Riprovò per l’ennesima volta a telefonare al marito, ora il cellulare risultava non raggiungibile.
«Signora Veronica, è stato tutto risolto, il concessionario ha tolto la denuncia e noi adesso rientriamo in sede e togliamo la segnalazione, se avesse bisogno, non esiti a contattarci.»
Veronica ringraziò gli agenti e, salita in macchina, si diresse verso la sede della ditta di suo marito.
La macchina di Walter non era nel parcheggio, questo non era un bel segno, entrò negli uffici, si rivolse alla reception e chiese di parlare con il marito.
«Mi dispiace, il signor Ferroni non è in ufficio, vuole parlare con il signor Parenti?»
«No grazie, ripasso più tardi. Buongiorno.»
Era sempre più frastornata, non capiva dov’era Walter, perché non rispondeva al cellulare.
«Veronica Veronica.»
Lei senti il cuore fermarsi, non voleva incontrare Umberto prima di aver chiarito.
«Ciao Umberto, cercavo Walter.»
«Si sarà nascosto dalla vergogna» disse Umberto, con tono gelido.
«Vieni, dobbiamo parlare.» Lei lo seguì nel suo ufficio, si sedette di fronte alla scrivania e, con le mani posate sulle gambe, attese.

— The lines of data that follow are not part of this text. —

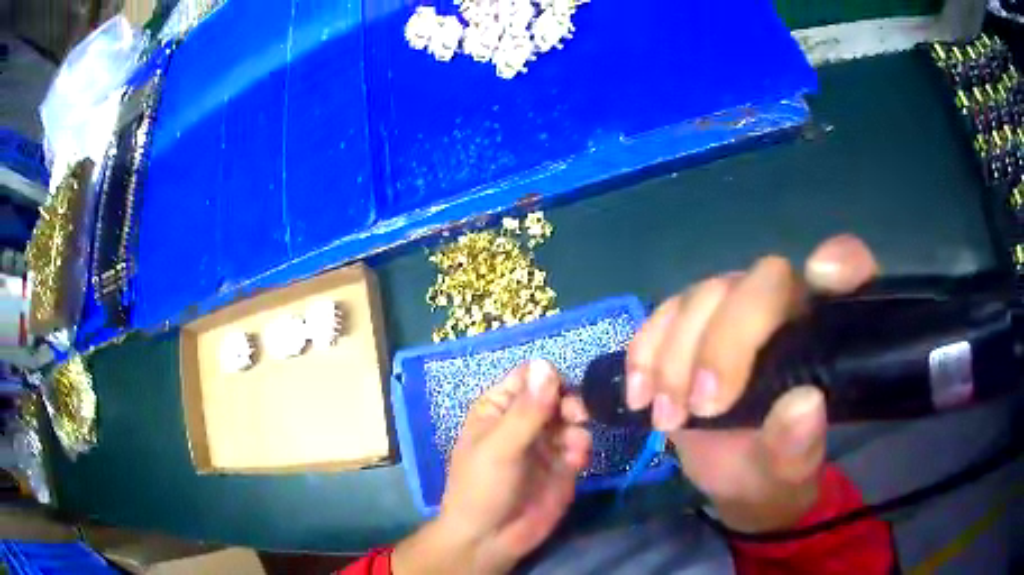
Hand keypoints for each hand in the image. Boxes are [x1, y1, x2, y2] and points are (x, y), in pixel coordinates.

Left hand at [393, 360, 592, 574]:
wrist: (491, 539)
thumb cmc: (482, 488)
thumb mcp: (500, 448)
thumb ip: (527, 411)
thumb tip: (546, 365)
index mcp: (497, 408)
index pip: (527, 376)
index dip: (547, 377)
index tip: (561, 390)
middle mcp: (523, 421)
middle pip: (555, 393)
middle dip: (569, 401)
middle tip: (576, 414)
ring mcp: (545, 443)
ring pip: (571, 417)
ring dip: (578, 425)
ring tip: (573, 445)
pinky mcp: (563, 465)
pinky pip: (580, 443)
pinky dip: (582, 447)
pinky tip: (576, 461)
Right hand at [625, 234, 878, 532]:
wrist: (733, 476)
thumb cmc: (774, 469)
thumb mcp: (789, 471)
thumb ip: (799, 446)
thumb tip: (803, 405)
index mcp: (827, 333)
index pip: (851, 269)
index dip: (843, 261)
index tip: (824, 278)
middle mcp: (786, 306)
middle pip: (760, 282)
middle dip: (726, 341)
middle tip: (704, 406)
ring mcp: (734, 311)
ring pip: (704, 296)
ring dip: (676, 355)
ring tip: (668, 417)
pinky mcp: (690, 326)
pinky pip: (663, 315)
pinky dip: (645, 351)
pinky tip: (641, 396)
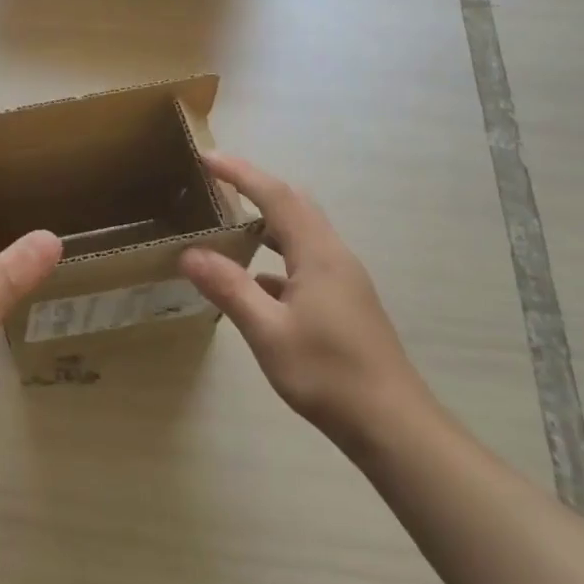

«È inutile perdere tempo, tuo marito ha rubato centomila euro dalla cassa della ditta circa un anno fa, ho fatto finta di non accorgermene ma lui non lo ha più restituito, quando l’ho affrontato e gli ho chiesto la restituzione, lui è scoppiato in lacrime, non avete più niente, la vostra casa è ipotecata, i gioielli di famiglia venduti, in parole povere siete pieni di debiti.»
«Com’è possibile? Le proprietà, i conti in banca…»
«Azioni sbagliate e la vita vissuta al di sopra delle vostre possibilità, lui era più vecchio di te e sapeva che per poterti avere doveva dare il massimo.»
«Ma il lavoro che svolgeva a Venezia diceva che fruttava molto.»
«A Venezia visitava solo il casinò e quello è servito a fargli perdere gli ultimi soldi rimasti. Sono cose che non mi riguardano, a me interessa soltanto questo» disse consegnandole un foglio piegato a Veronica.
Lei sentì mancare il respiro, si fece forza e iniziò a leggere:
“Io Walter Ferroni, nel pieno possesso delle mie facoltà mentali, dichiaro di aver rubato al mio socio e alla ditta centomila euro, se non riesco a restituire il tutto entro un mese da oggi, il mio debito sarà pagato da mia moglie. Umberto avrà diritto ad un fine settimana con lei.
In fede Ferroni Walter
10 Marzo 2012”
Veronica strappò il foglio in mille pezzi.